Pues por más que racionalicemos al tiempo, su reino —el
original y el fatal— es el misterio. Me pregunto por la sabiduría común de Dios
y el Diablo y digo que es una relación con el tiempo. Dice la Cábala: Nada
desaparece por completo, todo se transforma, lo que creíamos muerto sólo ha
cambiado de lugar. Permanecen los lugares. No les vemos cambiar de lugar. Mas,
¿qué es el tiempo sino medida, invención, imaginación nuestra? Cuanto es, es
pensado. Cuanto es pensado, es. Los tiempos mudan de espacio, se juntan o
superponen y luego se separan. Podemos viajar de un tiempo a otro sin mudar de
espacio. Pero el que viaja de un tiempo a otro y no regresa a tiempo al
presente, pierde la memoria del pasado (si de él llegó) o la memoria del futuro
(si allí tuvo su origen). Lo captura el presente. El presente es su vida. Y
todos, sin excepción, regresamos tarde a nuestro presente. El tiempo no se
detiene a esperarnos mientras viajamos al pasado o al futuro. Siempre llegamos
tarde. Un minuto o un siglo; da igual. Ya no podemos recordar que también
estamos viviendo antes o después del presente. Quizás nuestro pacto con el
tiempo es vivir en el presente sin memoria de nuestro pasado o de nuestro
porvenir, los más lejanos, no los más próximos, si de ellos llegamos a nuestro
hoy. A veces cruzamos miradas incomprensibles, en una calle, en un aeropuerto,
en un barco, en un almacén, en una escalera, en un ascensor, en una iglesia, en
un teatro, en un cementerio, que nos dicen: ¿Quién fuiste, dónde viviste antes,
dónde moriste antes? ¿Nos conocemos?
Si yo quisiera descargarme de la memoria algo atrozmente
triste, mi pacto con Dios o con el Diablo sería éste: —Quítame mi memoria y te
regalo mi alma. Pero ni siquiera Dios puede deshacer lo hecho. El Diablo, en
cambio, afirma que él sí puede convertir lo que fue en lo que no fue. Así
desafía y tienta Dios al hombre. Pero al olvidar un hecho atroz, ¿no corremos
el riesgo de olvidar también lo mejor de nuestras vidas, el tiempo del amor de
nuestros padres, de la belleza de una mujer, de la pasión de un hombre, del
orgullo de un hijo, de la alegría de una amistad, de todo?
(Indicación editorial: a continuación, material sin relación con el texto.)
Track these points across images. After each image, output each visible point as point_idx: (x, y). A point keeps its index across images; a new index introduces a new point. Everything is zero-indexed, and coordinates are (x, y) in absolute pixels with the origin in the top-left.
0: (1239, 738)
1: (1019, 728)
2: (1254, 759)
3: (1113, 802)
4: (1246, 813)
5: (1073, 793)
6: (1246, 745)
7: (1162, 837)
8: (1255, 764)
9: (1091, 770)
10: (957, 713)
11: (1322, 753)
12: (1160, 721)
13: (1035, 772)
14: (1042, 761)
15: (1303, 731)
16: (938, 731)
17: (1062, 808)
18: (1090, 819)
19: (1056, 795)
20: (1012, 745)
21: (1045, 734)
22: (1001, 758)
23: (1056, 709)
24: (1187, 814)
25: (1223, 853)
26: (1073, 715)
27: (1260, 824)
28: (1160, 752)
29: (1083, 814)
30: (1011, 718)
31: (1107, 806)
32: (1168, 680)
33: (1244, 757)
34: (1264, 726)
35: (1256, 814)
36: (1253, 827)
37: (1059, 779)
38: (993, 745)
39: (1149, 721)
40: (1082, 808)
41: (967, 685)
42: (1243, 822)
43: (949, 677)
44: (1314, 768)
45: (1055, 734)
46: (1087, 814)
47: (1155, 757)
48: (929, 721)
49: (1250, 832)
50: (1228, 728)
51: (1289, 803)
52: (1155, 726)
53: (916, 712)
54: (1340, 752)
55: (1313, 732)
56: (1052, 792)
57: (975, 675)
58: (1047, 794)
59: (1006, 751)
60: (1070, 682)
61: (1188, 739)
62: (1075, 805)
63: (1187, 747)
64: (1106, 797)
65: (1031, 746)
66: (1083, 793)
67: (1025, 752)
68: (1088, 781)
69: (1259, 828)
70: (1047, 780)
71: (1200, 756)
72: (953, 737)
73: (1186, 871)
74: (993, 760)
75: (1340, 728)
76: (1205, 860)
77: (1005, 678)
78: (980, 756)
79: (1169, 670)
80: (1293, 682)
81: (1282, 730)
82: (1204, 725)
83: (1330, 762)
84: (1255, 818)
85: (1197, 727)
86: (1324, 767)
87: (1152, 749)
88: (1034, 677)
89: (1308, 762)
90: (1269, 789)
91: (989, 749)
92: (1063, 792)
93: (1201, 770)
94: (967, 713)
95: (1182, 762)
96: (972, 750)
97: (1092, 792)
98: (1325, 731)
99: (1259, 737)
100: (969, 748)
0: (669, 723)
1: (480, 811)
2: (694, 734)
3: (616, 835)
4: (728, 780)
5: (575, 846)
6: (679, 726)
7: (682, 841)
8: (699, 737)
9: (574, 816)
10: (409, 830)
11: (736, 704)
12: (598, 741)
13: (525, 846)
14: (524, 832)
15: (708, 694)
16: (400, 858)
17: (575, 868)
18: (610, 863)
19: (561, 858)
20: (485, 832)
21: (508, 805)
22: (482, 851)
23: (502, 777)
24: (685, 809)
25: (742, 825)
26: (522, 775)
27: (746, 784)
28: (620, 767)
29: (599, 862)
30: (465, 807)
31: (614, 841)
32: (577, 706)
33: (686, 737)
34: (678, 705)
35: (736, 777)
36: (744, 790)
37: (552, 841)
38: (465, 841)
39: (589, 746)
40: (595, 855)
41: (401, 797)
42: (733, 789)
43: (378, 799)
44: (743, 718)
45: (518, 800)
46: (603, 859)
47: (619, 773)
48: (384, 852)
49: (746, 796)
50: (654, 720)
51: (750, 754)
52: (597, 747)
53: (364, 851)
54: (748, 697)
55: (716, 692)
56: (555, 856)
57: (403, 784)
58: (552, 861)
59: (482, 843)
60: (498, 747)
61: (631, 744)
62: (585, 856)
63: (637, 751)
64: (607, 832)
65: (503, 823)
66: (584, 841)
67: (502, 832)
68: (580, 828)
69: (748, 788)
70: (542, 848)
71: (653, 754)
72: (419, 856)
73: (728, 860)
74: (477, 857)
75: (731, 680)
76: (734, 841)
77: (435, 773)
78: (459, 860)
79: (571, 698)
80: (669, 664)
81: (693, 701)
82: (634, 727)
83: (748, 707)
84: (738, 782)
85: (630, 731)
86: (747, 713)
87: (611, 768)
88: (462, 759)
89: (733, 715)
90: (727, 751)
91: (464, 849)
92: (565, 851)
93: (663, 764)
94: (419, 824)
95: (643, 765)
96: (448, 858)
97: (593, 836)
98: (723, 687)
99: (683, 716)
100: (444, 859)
La cláusula
diabólica es: Olvidarlo todo o no olvidar nada.
Veo a un niño y me digo que cada hombre que nace
posiblemente reencarna a cada hombre que muere. Si quiero conocer la cara que
dentro de cuarenta años tendrá ese niño, me basta ir directamente al lugar
donde será bautizado: nombrado. Allí lo encontraré. Allí veré la cara que
tendrá el niño. Allí me diré que nadie puede terminar su propia vida. A nadie le
es dado vivir completamente su tiempo posible.
¿Quiénes son, entonces, los inmortales? Hay seres que no nos
hablan, pero nos miran. No nos ven, pero nos recuerdan. No nos recuerdan, pero
nos imaginan. ¿Quiénes son los inmortales? Los que vivieron mucho tiempo, los
que reaparecen de tiempo en tiempo, los que tuvieron más vida que su propia
muerte, pero menos tiempo que su propia vida.